● Material provided

- Opening Delimiter -

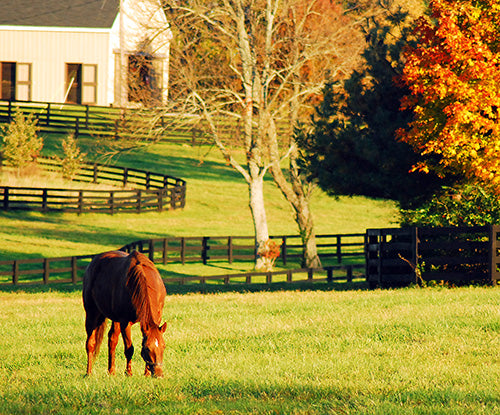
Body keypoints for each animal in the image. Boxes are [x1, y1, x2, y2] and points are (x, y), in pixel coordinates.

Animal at [82, 249, 167, 378]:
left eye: (164, 346)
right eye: (147, 348)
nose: (159, 374)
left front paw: (146, 373)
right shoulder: (125, 322)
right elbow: (129, 348)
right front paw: (129, 373)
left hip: (113, 319)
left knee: (112, 339)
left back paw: (111, 371)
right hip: (92, 314)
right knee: (90, 344)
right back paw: (89, 373)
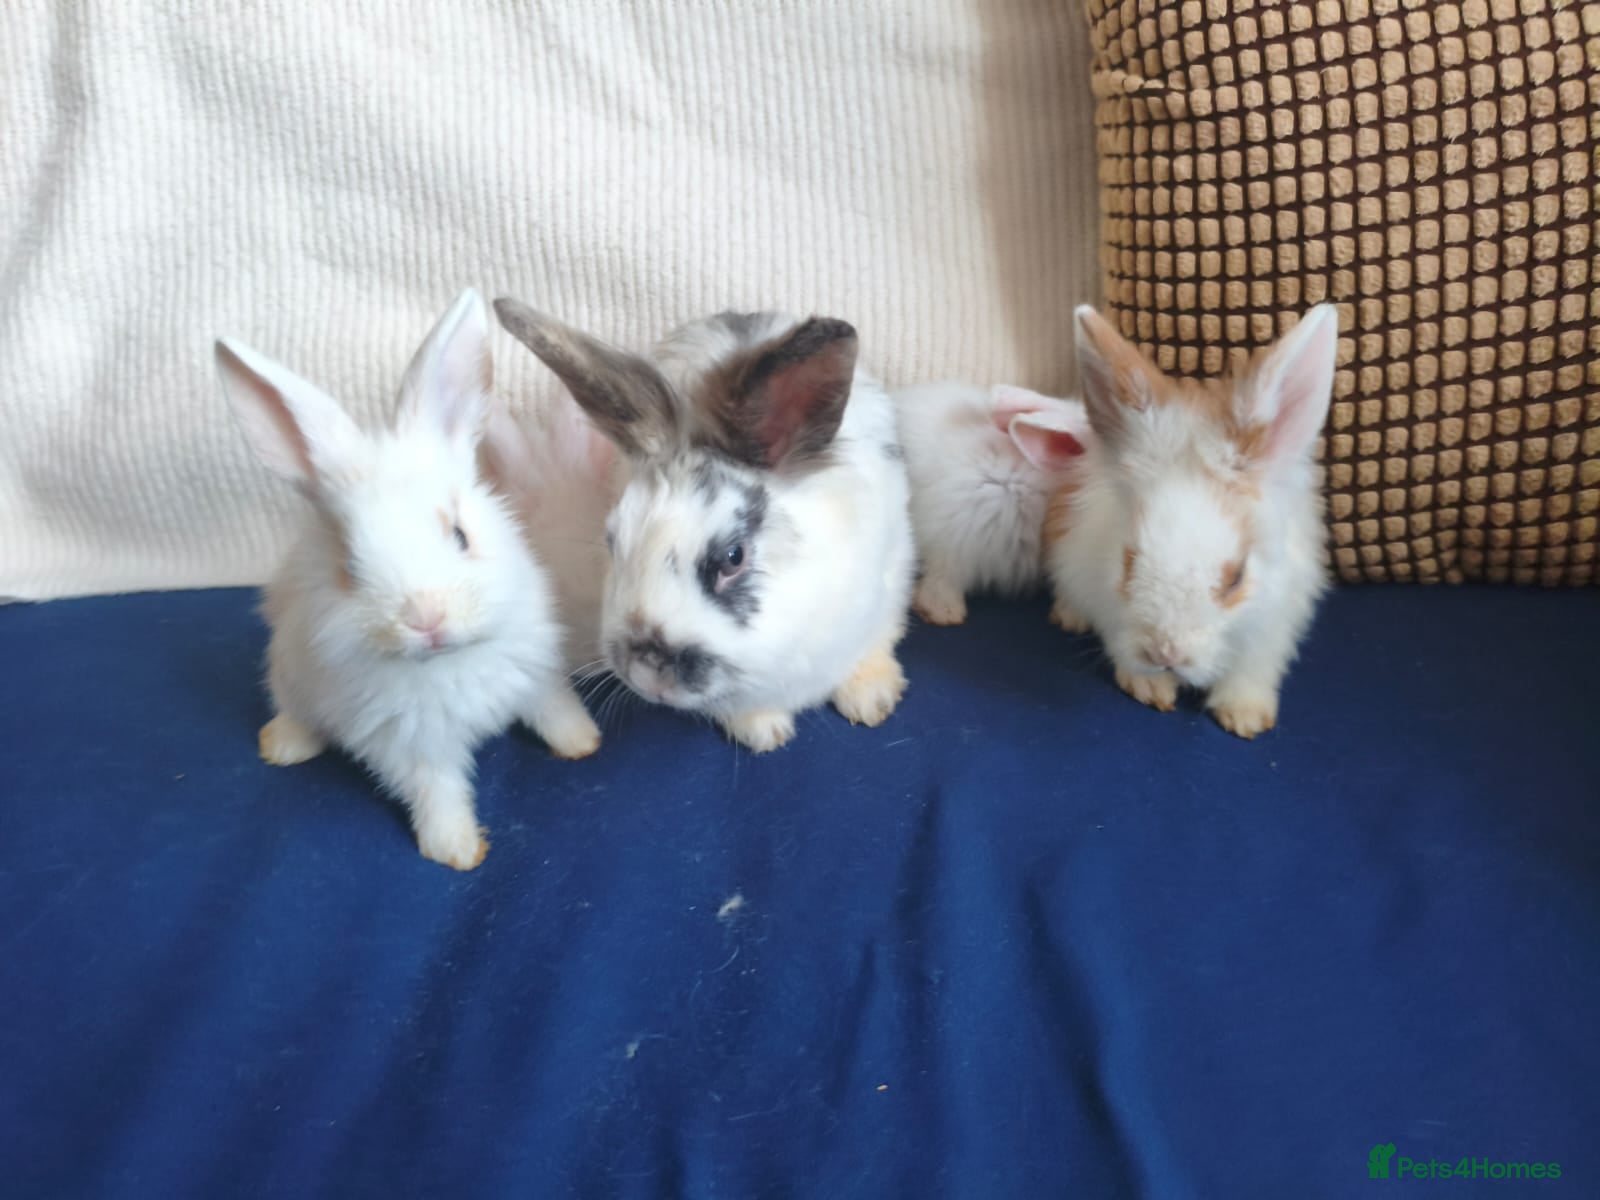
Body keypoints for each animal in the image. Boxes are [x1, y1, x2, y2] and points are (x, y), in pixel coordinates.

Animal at [213, 289, 601, 870]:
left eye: (461, 535)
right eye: (350, 567)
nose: (426, 616)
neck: (449, 662)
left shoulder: (537, 676)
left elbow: (556, 711)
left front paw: (582, 743)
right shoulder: (409, 743)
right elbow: (436, 792)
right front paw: (457, 849)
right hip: (288, 677)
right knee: (293, 712)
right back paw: (282, 746)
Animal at [491, 302, 915, 753]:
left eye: (733, 556)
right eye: (612, 541)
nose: (646, 674)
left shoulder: (892, 575)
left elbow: (876, 643)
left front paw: (872, 700)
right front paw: (764, 732)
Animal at [1046, 303, 1338, 739]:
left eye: (1236, 578)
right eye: (1129, 562)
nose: (1165, 652)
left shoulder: (1275, 621)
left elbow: (1251, 669)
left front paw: (1245, 715)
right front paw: (1149, 686)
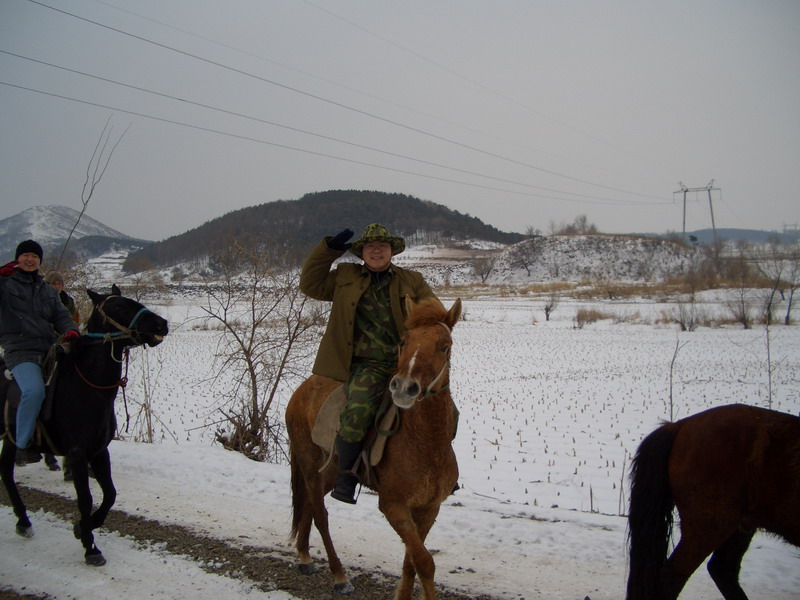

- Closing Delimiter -

● Task details
Only the lines that contain the string "elbow" should be copied from the entries above.

● Answer area
right elbow: (129, 348)
left elbow: (556, 711)
right elbow: (436, 792)
left elbow: (876, 643)
left elbow: (1251, 669)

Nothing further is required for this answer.